CHICAGO– After a triumph previously this month at Indiana State, Loyola coach Porter Moser informed Cameron Krutwig he had something for the senior center on the group bus prior to the Ramblers headed back to Chicago’s Rogers Park community.

Krutwig was unaware. But when he got to the bus, he saw a group of socially distanced parents waiting to applaud him as Moser announced an achievement Krutwig didn’t know he had actually accomplished.

With 16 points, 8 rebounds and two helps in the 58-54 success over the Sycamores on Jan. 11, Krutwig joined some famous business as the 4th Missouri Valley Conference men’s basketball gamer to tape-record 1,500 points, 800 rebounds and 300 helps in his career.

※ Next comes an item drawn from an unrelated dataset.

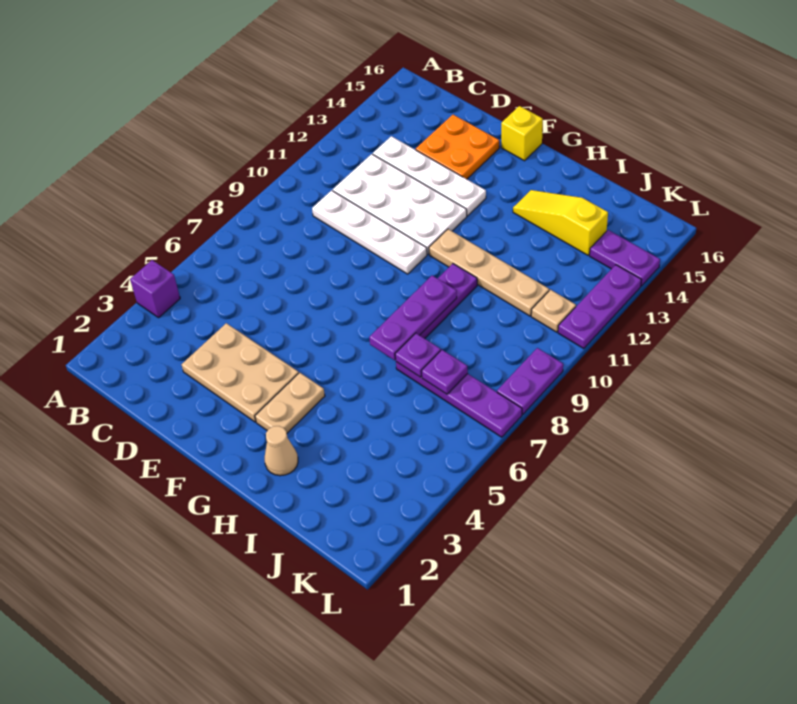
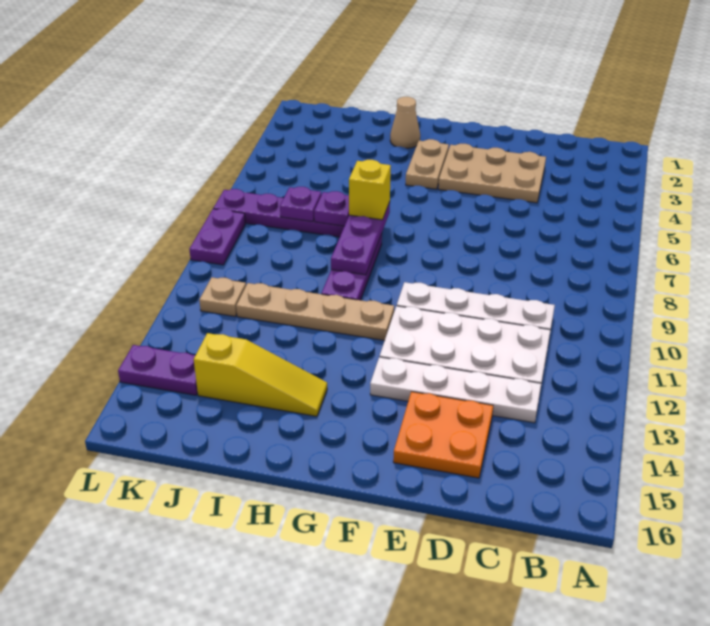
purple 1x1 brick [130,260,180,318] -> none
yellow 1x1 brick [501,106,543,161] -> yellow 1x1 brick moved to [349,160,391,220]
purple 1x3 plate [558,265,641,349] -> none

The other three: Cincinnati’s Oscar Robertson, Indiana State’s Larry Bird and Bradley’s Hersey Hawkins.

Because of the COVID-19 pandemic, attendance is limited at many arenas. Indiana State enabled gamers’ families.

” I had no concept that (statistical classification) was a thing,” stated Krutwig, a fanatic of old-school hoops and Bird in specific. “Coach comes out there and, in front of all the parents, he revealed it. It would have been revealed full-house crowd (in pre-pandemic times). So it was a cool moment for me.”

Krutwig wants to have more remarkable moments as a senior. The Ramblers (13-3, 8-1) are on a six-game winning streak and undefeated at house going into an important two-game series Sunday and Monday at Missouri State (9-3, 5-3). The teams are second and third in the MVC behind Drake (15-0, 6-0).

The 6-foot-9 Krutwig, an Algonquin native and Jacobs graduate, was thrust into the limelight as a freshman starter on Loyola’s 2018 Last 4 group. He averaged 10.5 points and 6.1 rebounds and was named the conference’s freshman of the year.

He has received as much recognition the last three years for his deft death– a rarity among big men– as his scoring. Moser has asked Krutwig to think of scoring more and passing less this season– an atypical demand for a coach to make of his star player.

” I desired him to be a little greedy,” Moser stated. “I desired him to bury men and be greedy on his post-ups.”